Look for the string "function" in the data below, and copy each line that holds it.

(Beginning of DATA PROVIDED)

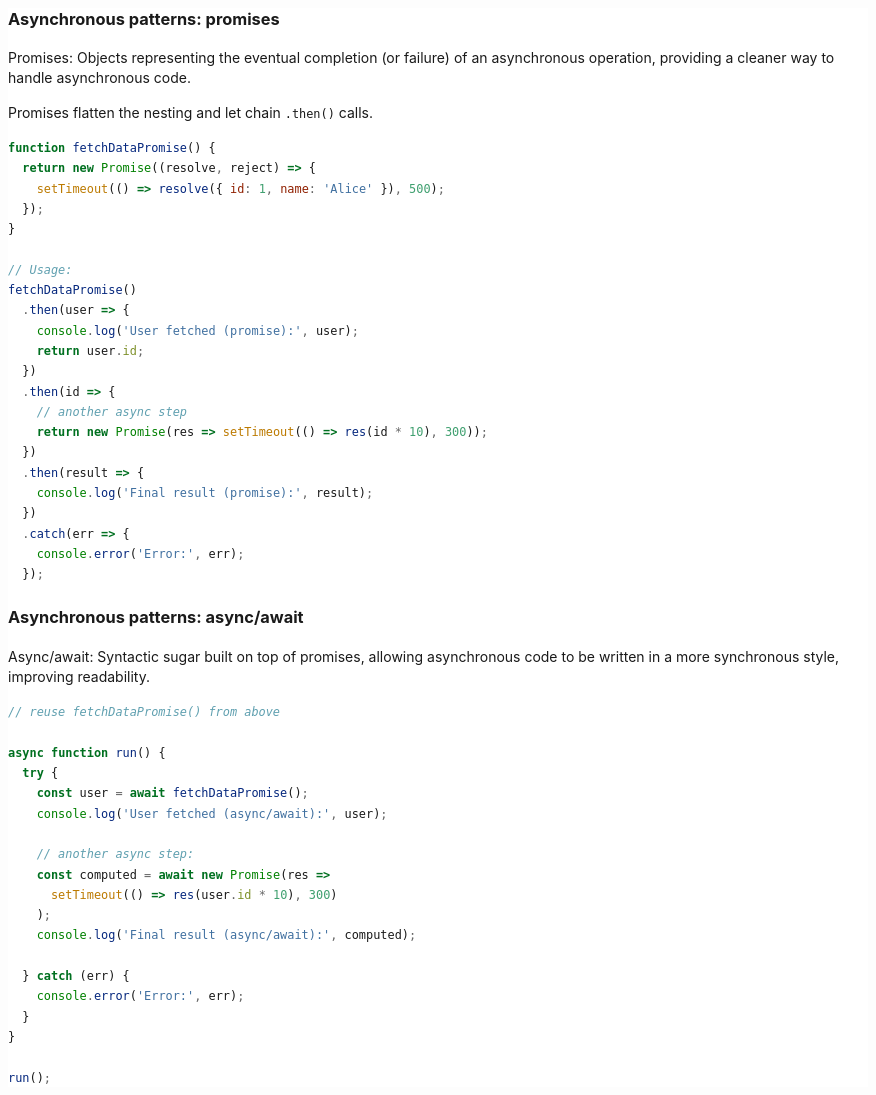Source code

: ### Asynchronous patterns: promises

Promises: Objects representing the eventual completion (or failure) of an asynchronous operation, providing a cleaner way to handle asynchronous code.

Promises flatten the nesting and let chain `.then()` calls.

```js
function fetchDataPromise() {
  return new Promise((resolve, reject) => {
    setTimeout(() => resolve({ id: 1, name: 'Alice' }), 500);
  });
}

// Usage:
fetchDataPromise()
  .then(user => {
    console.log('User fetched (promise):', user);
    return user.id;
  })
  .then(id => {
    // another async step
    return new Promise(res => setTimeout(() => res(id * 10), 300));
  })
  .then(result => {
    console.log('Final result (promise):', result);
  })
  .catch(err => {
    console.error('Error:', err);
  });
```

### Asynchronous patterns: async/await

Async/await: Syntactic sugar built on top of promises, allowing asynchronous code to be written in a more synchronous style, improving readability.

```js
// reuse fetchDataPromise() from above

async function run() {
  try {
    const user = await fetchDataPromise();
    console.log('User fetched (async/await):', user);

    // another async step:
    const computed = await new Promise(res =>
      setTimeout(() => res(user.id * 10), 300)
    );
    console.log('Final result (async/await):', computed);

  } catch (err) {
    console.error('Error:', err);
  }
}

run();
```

(End of DATA PROVIDED)

→ TASK ANSWER
function fetchDataPromise() {
async function run() {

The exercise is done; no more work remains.